-- Aim of the exercise --
Go through the entries one line at a time, and gather every line that has the word "distance".

Records contained in a dataset
....................
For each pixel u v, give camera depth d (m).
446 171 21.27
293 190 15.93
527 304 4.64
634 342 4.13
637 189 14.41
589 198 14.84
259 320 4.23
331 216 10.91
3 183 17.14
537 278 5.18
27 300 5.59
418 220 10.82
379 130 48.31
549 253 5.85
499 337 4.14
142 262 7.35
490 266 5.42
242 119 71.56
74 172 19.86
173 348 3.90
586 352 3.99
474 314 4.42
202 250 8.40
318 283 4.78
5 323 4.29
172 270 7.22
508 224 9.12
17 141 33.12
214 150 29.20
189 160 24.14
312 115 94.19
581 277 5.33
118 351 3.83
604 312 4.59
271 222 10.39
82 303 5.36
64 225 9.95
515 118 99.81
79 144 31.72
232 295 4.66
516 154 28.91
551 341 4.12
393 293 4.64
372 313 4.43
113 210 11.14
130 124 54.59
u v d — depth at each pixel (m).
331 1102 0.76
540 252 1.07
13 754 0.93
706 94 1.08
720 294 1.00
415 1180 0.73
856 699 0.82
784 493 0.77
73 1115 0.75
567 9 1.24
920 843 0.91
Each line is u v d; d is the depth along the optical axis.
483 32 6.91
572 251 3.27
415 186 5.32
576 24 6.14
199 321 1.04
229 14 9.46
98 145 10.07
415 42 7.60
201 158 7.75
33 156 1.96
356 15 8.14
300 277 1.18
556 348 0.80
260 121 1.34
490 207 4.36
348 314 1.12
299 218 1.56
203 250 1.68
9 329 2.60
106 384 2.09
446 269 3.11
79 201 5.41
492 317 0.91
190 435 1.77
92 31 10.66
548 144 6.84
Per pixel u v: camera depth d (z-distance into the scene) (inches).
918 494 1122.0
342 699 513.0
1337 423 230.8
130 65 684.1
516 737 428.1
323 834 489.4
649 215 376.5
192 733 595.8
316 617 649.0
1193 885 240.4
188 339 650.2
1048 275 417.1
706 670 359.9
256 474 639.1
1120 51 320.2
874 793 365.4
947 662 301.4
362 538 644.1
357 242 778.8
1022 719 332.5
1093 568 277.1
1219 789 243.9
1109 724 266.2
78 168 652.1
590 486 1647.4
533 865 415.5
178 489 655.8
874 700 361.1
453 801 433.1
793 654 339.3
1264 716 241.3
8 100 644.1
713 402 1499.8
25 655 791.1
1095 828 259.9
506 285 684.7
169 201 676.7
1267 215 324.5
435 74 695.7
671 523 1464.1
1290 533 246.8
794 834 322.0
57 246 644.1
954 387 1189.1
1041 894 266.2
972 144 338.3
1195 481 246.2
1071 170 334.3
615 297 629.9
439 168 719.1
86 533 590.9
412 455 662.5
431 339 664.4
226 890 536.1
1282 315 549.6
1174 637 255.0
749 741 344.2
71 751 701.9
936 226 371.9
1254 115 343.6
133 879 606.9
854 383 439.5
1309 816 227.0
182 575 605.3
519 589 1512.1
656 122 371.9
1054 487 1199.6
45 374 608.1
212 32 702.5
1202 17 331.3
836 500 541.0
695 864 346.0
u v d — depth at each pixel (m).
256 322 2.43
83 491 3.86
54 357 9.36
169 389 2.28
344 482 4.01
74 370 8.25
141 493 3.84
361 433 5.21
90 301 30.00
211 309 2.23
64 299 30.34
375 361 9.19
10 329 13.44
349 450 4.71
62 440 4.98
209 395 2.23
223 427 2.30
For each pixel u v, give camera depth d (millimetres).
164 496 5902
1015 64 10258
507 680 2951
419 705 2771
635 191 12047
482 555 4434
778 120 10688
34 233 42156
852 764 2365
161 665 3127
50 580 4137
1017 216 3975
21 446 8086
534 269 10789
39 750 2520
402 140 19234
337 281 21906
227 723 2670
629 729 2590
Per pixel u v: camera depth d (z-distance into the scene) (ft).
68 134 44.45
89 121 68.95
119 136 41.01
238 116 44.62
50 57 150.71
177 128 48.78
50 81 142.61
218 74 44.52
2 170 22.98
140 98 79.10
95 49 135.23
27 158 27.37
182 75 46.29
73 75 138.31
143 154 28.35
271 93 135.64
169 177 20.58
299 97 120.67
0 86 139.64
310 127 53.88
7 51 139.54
....................
-- Output of the task --
Per pixel u v: camera depth d (z-distance into the scene) (inches).
Per pixel u v: camera depth d (z-distance into the scene) (ft).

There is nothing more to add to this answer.